“Candy Girl” stands alongside the early Jackson 5 hits as a song made by kids that’s still enjoyable to listen to as an adult. I’ll fully admit that it could be my nostalgia talking. I was 6 when “Candy Girl” was released and have mentioned before how the New Edition fellas served as style guides for us black kids in the ‘80s. Granted, the song is a barely disguised rip of “ABC”-a NYC radio station even mixed the two songs together at one point. But it’s also full of youthful energy, it’s one of Maurice Starr’s best songs (which ain’t saying much, but still), and it had the foresight to include a rap break at a time when R&B and hip-hop were very much mutually exclusive. Come to think of it; depending on whether you count “Double Dutch Bus” as a rap record, “Candy Girl” was the first hip-hop/R&B record to top Billboard’s R&B charts (not to mention the UK singles chart.)
NOT QUITE FIVE STARS…
“Candy” by LL Cool J feat. Ralph Tresvant & Ricky Bell (1997): Well, looka there!
LL Cool J was on a hot streak going into his 1997 album Phenomenon. His previous album, Mr. Smith (1995) was the biggest pop success of his career, scoring three top ten hits, winning a Grammy, and re-establishing LL’s seat at the throne of hip-hop after the flop of 14 Shots To The Dome (1993). With a jiggy new image courtesy of new manager Puffy Combs, a hit TV show (In The House) and an autobiography on the way, there were high hopes for “Phenomenon”. Especially when its first single, “Candy” dropped. It seemed like a no-brainer. It interpolated a classic (New Edition’s “Candy Girl”) and even featured 2/5 of the group that sang the original song. Plus, N.E. had just scored a double platinum comeback with 1996′s Home Again.
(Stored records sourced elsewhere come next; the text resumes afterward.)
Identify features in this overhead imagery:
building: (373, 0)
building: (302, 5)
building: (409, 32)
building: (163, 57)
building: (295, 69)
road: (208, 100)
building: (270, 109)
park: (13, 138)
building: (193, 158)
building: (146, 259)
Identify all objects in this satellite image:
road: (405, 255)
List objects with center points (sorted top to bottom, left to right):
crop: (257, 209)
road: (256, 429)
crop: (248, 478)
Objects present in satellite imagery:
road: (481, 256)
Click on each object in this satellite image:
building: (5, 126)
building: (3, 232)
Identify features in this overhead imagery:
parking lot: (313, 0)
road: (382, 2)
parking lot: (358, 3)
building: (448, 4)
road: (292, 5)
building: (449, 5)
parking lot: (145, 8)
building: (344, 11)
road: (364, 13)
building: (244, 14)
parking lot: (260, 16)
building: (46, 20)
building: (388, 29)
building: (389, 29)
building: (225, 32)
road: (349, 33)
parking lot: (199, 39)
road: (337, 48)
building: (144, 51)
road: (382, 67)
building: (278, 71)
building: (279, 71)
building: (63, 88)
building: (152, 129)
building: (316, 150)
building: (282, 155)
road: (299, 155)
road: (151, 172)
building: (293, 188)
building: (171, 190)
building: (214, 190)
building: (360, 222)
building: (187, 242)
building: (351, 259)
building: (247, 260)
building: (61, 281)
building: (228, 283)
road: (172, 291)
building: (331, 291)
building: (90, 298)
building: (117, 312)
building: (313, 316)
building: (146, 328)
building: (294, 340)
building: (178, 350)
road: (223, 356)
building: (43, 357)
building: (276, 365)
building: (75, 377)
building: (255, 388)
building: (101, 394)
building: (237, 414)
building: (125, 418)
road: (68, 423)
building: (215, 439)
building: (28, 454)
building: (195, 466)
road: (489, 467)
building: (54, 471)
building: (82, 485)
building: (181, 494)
And the song flopped. Def Jam quickly scratched the idea of making “Candy” a focus track and skipped ahead to the Puffy-produced title track instead. Too bad, because “Candy” finds LL at his most emotionally honest. The song has at least one foot in real life, as LL delivers a message to his childhood sweetheart (and now bride) Simone. The “Candy Girl” quotes add to the song’s sepia-colored nostalgia, as does the third verse, which begins with LL reciting the opening lines of his 1987 smash “I Need Love’. The song has a warmth that lifts it above most LL songs as well as most hip-hop records made in the bling-saturated ‘90s.